We hear a lot these days about school bullies. But if you thought bullying ended at the schoolyard, think again. More than half of IT professionals are victims of workplace bullies.
A recent study by cloud-hosting provider Connectria found that 55 percent of IT workers have been bullied by a co-worker. Sixty-five percent said they dreaded going to work because of a co-worker who is a bully.
In fact, working with a jerk can be so bad that 20 percent of workers said they’d choose a root canal or take a lower position in a different department to avoid working with a bully.
The impacts of working with an office jerk can be serious, affecting worker productivity, quality and morale. The study found:
- Fifty-nine percent of employees said working with a bully leads to low employee morale.

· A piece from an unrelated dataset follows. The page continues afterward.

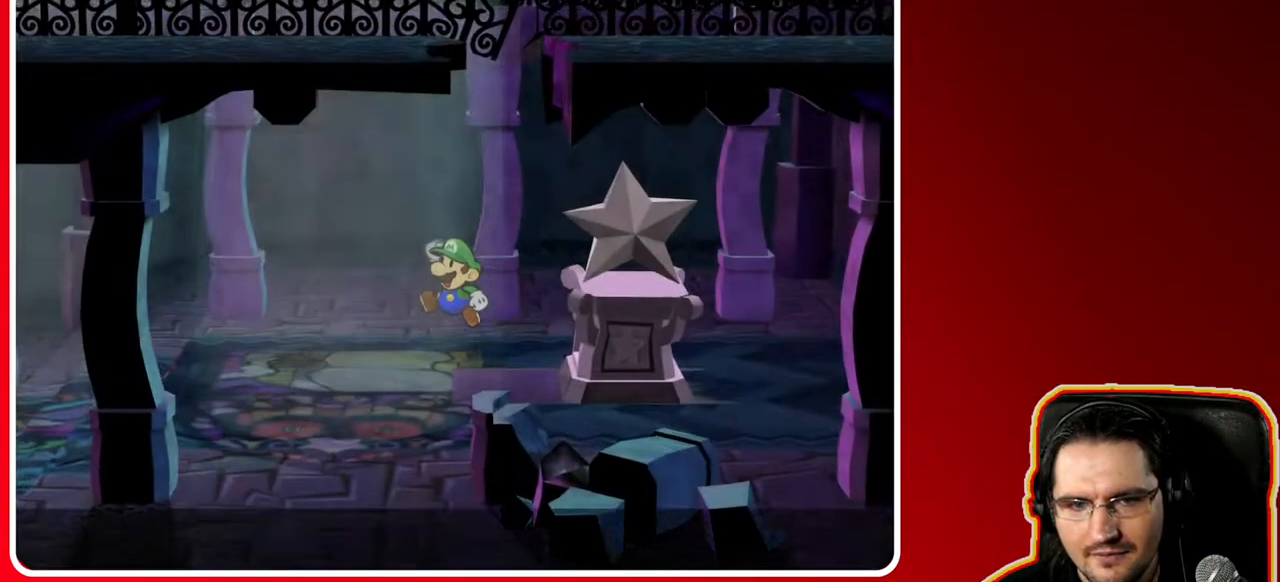
{"buttons": [], "left_stick": "left", "right_stick": "center", "events": [[17, "left_stick", "left"]]}
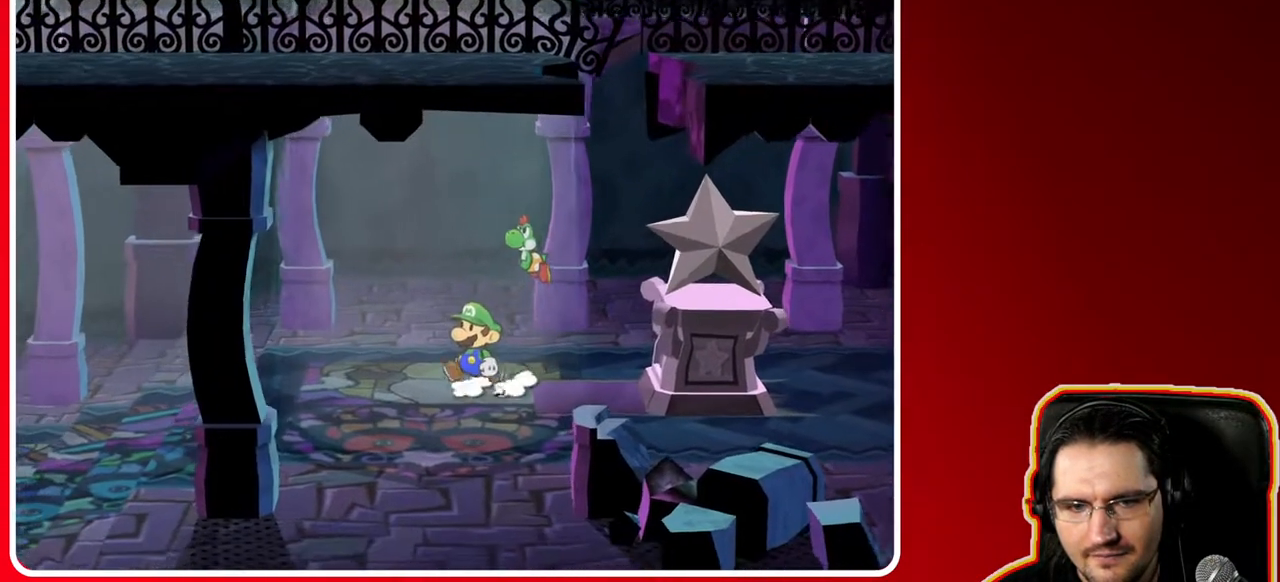
{"buttons": ["X"], "left_stick": "left", "right_stick": "center", "events": [[450, "X", "down"]]}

- More than 40 percent of employees said working with an office jerk makes them want to work alone.
- Forty percent of employees said working with a bully can lead to decreased product quality.
- One in three employees said they can’t get their work done when working with a bully.
Connectria President and CEO Rich Waidmann said in a statement:
“The research shows what we’ve known all along – working with jerks not only impacts employees, but can have a negative effect on the overall business. Taking a stance against bad behavior, like bullying, can lead to improved employee morale and increased job satisfaction.”
Waidmann started a movement called “No Jerks Allowed” aimed at helping to end workplace bullying. The simple philosophy of the movement is to treat everyone – including co-workers and customers – with courtesy and respect.
According to Business Insider, although you may think using basic good manners is a given, that’s not always the case, especially in the tech world.
Back in 1996 the role model for the IT world was the young Bill Gates, who threw notorious tantrums in those days, as did his successor Steve Ballmer. At one point, the story goes, Microsoft even employed a person to count how many times Gates dropped the “f-word” in a meeting, as a way to measure how pleased or upset he was.
Flash forward to today, and the tech industry can still be a rough-and-tumble place.
I once left a job because I worked with an office bully, though I didn’t think of her as a bully at the time. I thought she was an unhappy, overly critical, negative co-worker, but she clearly fits the definition of a bully. She made my work environment so unpleasant that I couldn’t stand it anymore. I found another job and I quit.